> [TASK LIST]:
1. Rewrite the part of the passage about the prison interviews that opens with the words containing "Murder, kidnapping, rape, drug" and closes with "for my appraisal.", swapping "forty" for "fifty".
2. In the passage about the prison interviews, list every hardship named in the opening sentence before the words "all pointing to the terminus".
Segment Start: GIVEN TEXT
Murder, kidnapping, rape, drug addiction, poverty, abuse, all pointing to the terminus: life in prison. Deborah had told me to come without expectations, to not prepare, and it was true, I didn’t need to prepare, or even ask any questions beyond the most basic ones, but I didn’t know what a burden of information was there waiting for me. I interviewed more than forty people over the course of that week, and what they told me filled up more than ninety pages of typewritten notes. After a while, I became an ear and an eye, nothing else. I found it impossible to go to the bathroom or even find a drink of water much of the time, because on my way to do either I would be interrupted with another story, another tragedy, another life presented for my appraisal.
Imagine you’re trapped in a barn. Now imagine that the barn is on fire.
Segment End: GIVEN TEXT
Segment Start: SUPPLIED ENTRIES
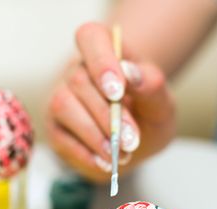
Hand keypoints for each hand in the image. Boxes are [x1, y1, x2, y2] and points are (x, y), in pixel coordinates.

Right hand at [46, 22, 174, 181]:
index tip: (118, 92)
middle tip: (131, 140)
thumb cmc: (147, 113)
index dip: (101, 62)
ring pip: (63, 106)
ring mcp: (60, 98)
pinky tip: (106, 163)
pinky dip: (85, 153)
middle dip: (106, 114)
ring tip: (120, 155)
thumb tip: (130, 73)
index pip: (91, 37)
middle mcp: (76, 70)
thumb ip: (151, 86)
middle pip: (78, 80)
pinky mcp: (55, 128)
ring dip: (94, 134)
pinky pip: (61, 137)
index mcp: (103, 51)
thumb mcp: (161, 103)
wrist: (134, 143)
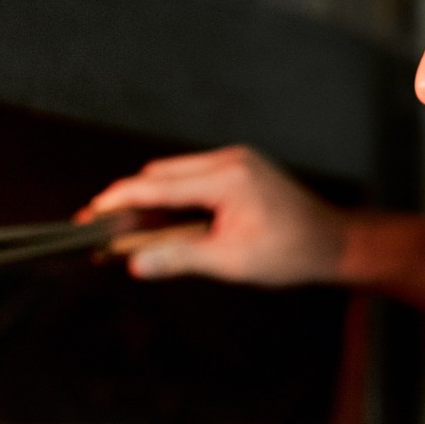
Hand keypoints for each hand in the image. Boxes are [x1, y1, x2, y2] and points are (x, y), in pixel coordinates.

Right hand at [81, 146, 346, 285]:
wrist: (332, 242)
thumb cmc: (290, 253)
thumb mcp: (230, 262)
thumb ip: (179, 259)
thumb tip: (135, 263)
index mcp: (226, 178)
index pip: (156, 184)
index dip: (118, 201)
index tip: (91, 215)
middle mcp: (229, 159)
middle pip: (160, 173)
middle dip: (129, 199)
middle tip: (103, 228)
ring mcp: (236, 160)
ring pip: (175, 172)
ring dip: (151, 198)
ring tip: (128, 229)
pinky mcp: (240, 167)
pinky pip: (194, 176)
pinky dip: (174, 196)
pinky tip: (164, 221)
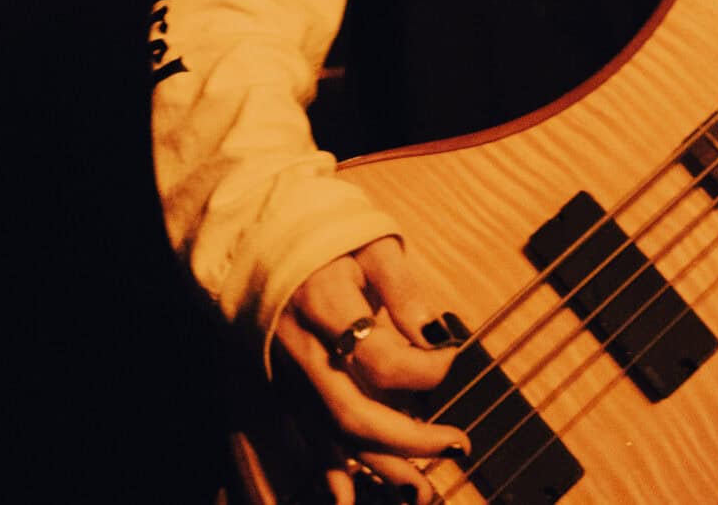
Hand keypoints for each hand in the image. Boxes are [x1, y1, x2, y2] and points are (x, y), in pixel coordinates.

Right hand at [274, 238, 471, 504]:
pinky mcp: (283, 387)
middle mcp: (303, 349)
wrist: (259, 241)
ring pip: (331, 435)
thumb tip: (438, 335)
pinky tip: (350, 497)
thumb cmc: (328, 239)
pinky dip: (330, 471)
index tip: (453, 354)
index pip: (381, 359)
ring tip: (423, 488)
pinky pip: (307, 436)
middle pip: (353, 413)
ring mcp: (288, 374)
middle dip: (410, 440)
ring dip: (379, 467)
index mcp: (326, 305)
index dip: (427, 369)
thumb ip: (403, 289)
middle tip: (458, 444)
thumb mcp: (371, 243)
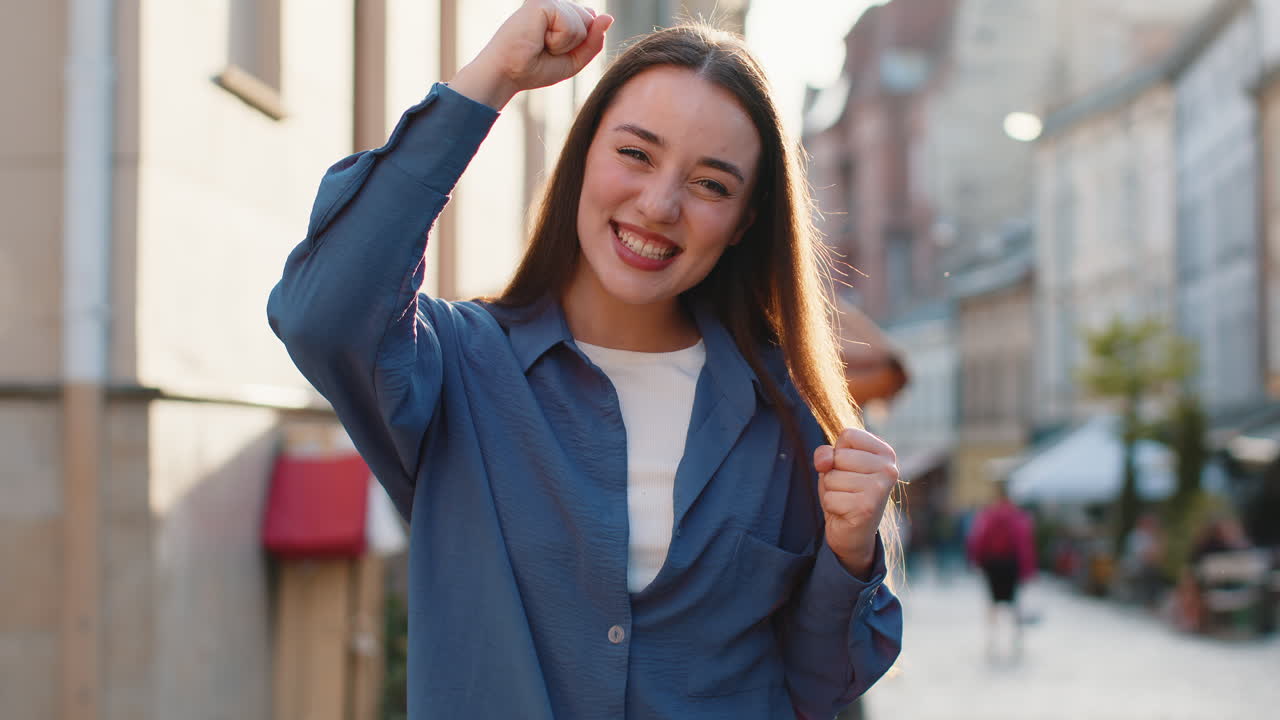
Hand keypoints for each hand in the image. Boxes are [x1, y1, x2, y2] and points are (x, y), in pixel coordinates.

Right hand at [451, 1, 612, 109]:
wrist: (507, 73)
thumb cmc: (534, 68)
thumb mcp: (574, 60)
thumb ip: (594, 41)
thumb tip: (608, 16)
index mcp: (562, 12)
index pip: (592, 21)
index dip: (580, 44)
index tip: (552, 52)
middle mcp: (556, 3)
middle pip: (591, 22)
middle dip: (575, 44)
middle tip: (545, 49)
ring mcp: (550, 0)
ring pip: (584, 24)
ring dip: (566, 44)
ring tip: (541, 44)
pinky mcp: (544, 3)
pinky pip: (572, 26)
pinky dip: (559, 41)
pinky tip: (539, 39)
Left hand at [813, 428, 897, 578]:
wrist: (852, 533)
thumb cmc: (845, 493)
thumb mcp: (833, 466)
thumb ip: (825, 454)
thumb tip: (825, 461)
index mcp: (885, 452)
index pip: (848, 435)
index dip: (838, 453)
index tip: (849, 470)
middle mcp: (889, 468)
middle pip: (839, 456)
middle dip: (833, 474)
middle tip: (847, 490)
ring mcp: (880, 488)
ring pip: (832, 477)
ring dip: (832, 491)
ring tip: (847, 500)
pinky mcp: (867, 507)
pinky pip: (830, 497)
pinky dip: (832, 507)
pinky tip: (846, 513)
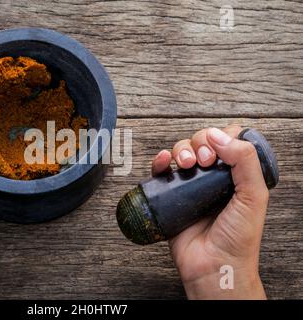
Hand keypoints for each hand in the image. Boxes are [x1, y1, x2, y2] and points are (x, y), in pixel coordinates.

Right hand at [152, 125, 268, 298]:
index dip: (222, 137)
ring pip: (181, 152)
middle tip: (204, 160)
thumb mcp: (254, 197)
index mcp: (236, 175)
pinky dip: (159, 160)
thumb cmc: (238, 239)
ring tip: (186, 164)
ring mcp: (190, 186)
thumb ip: (245, 162)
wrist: (213, 266)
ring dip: (181, 149)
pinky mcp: (170, 196)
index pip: (228, 141)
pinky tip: (164, 160)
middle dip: (200, 143)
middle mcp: (212, 177)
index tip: (219, 151)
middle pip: (202, 142)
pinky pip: (161, 171)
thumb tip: (221, 136)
Segment End: SUPPLIED ENTRIES
> [ANSWERS PROVIDED]:
1.
Murder, kidnapping, rape, drug addiction, poverty, abuse, all pointing to the terminus: life in prison. Deborah had told me to come without expectations, to not prepare, and it was true, I didn’t need to prepare, or even ask any questions beyond the most basic ones, but I didn’t know what a burden of information was there waiting for me. I interviewed more than fifty people over the course of that week, and what they told me filled up more than ninety pages of typewritten notes. After a while, I became an ear and an eye, nothing else. I found it impossible to go to the bathroom or even find a drink of water much of the time, because on my way to do either I would be interrupted with another story, another tragedy, another life presented for my appraisal.

2. Murder, kidnapping, rape, drug addiction, poverty, abuse